Privacy notice within article13 GDPR

Pursuant to art. 13 of EU Regulation no. 2016/679 (hereinafter “GDPR 2016/679”), containing provisions on data protection, we inform you that the personal data you provide will be processed in compliance with the above mentioned legislation and will be based on the principles of lawfulness, correctness, transparency, purpose limitation and storage, data minimisation, accuracy, integrity and confidentiality.

Data Controller

The Data Controller is Galeno Editore srl (VAT number: 13358001009), with registered office in Rome, viale Jonio n. 207. Personal data subject to processing

Personal data, i.e. any information regarding your identification and/or identifiability, are as follows: name, surname, residence address, e-mail address, tax code, VAT number, telephone number.
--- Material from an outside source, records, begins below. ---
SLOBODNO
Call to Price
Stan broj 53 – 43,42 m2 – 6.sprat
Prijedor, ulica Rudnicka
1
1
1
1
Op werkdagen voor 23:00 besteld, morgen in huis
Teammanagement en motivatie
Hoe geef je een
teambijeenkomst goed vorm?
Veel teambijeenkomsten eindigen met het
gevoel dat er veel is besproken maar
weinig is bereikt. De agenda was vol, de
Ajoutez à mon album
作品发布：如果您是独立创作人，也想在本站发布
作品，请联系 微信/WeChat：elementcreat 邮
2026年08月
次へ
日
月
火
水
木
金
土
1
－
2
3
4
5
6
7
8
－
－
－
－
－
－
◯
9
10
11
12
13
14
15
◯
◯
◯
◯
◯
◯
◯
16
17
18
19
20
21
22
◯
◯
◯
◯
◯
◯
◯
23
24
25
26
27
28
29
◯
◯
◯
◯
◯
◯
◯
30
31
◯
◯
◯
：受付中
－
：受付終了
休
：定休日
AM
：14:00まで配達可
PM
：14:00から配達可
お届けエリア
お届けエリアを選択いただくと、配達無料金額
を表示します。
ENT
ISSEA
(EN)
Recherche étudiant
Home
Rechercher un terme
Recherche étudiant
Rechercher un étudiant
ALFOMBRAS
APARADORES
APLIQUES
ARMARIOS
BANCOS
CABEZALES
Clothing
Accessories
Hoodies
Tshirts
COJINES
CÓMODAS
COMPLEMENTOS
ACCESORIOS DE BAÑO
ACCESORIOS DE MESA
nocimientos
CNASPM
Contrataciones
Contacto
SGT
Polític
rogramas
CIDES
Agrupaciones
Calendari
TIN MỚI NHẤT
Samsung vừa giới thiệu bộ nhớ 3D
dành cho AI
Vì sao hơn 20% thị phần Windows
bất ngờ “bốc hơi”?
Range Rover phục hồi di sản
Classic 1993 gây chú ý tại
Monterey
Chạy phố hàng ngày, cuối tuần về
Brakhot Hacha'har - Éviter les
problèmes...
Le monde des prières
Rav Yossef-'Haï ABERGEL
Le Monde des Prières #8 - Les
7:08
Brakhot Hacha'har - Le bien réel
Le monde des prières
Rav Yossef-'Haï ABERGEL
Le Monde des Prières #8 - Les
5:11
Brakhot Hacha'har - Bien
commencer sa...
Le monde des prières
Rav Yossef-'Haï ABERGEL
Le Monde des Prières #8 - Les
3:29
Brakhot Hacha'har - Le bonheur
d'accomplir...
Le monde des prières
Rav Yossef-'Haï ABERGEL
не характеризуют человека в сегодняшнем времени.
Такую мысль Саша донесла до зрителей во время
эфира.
Purpose and legal basis of the data processing

The personal data, as provided by you, are used for the sale of e-books and the shipping of books in paper format, as well as for the provision of online training courses. The legal basis of the processing falls within the contractual or pre-contractual scope.

Facultative nature of the data transmission

Please note that you are free to provide your personal data. Failure to provide them may only result in the impossibility of obtaining the service/product requested.
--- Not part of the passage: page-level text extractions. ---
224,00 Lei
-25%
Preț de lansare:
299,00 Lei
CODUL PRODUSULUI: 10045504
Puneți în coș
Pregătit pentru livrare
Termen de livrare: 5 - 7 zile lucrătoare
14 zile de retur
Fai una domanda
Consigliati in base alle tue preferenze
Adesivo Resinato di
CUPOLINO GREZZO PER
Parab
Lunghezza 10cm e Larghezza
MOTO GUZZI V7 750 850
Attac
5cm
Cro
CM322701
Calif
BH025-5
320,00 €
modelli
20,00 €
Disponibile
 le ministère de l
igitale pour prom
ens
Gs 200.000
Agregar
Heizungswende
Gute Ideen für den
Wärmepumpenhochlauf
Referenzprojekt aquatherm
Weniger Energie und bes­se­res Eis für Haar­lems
 Processing methods and security measures

The processing is carried out in automated and/or manual form, in compliance with the provisions of art. 32 GDPR and is processed lawfully and correctly, adopting the appropriate security measures to prevent unauthorized access, disclosure, modification or destruction of data. In particular, by way of example, this website adopts an HTTPS system with SSL certification of the domain.

Scope of communication and dissemination

We also inform you that the data collected will never be communicated without your explicit consent, except for the necessary communications that may involve the transfer of data to public bodies, consultants or other subjects for the fulfilment of legal obligations.

Data retention

The data controller will process your Personal Data for time that is strictly necessary to achieve the purposes indicated in the purposes and for a maximum of ten years, unless extended by law.

Transfer of Personal Data

Your data will not be transferred to third countries outside the European Union, except in case of use of the system of electronic invoicing and digital payment through external providers, which declare to adopt appropriate security measures and to comply with the privacy legislation (or equivalent according to the adequacy decision of the Commission ex art. 45 EU Reg. 679/2016 or other instruments ex art. 49 EU Reg. 679/2016).

Rights of the data subject

At any time, you may exercise, in accordance with articles 15 to 22 of EU Regulation no. 2016/679, the right to:

  1. a) access, requesting confirmation of the existence or not of the processing of your personal data, obtaining information on the purposes of the processing, the categories of personal data, the recipients or categories of recipients to whom the personal data have been or will be communicated and, when possible, the period of storage;

(b) rectification and erasure of data;

(c) limitation of processing;

(d) portability of the data, i.e. receiving them from a data controller, in a structured, commonly used and auto-readable format, and transmitting them to another controller without hindrance;

(e) opposition to processing at any time, including processing for direct marketing purposes, as well as automated decision making concerning physical persons, including profiling;

(f) withdraw consent at any time without prejudice to the lawfulness of the processing based on the consent given before the withdrawal;

(g) lodge a complaint with a supervisory authority.

To this end, you may exercise your rights by sending a written request to the following e-mail address:

We will reply to your request within one month from the date of receipt of the same; this period may be extended by a further two months in case of particular complexity and number of requests.

In case of non-compliance with the request, you may lodge a complaint with the Control Authority (Privacy Guarantor) pursuant to art. 77 EU Reg. 679/2019 and lodge a judicial appeal pursuant to art. 79 EU Reg. 679/2019.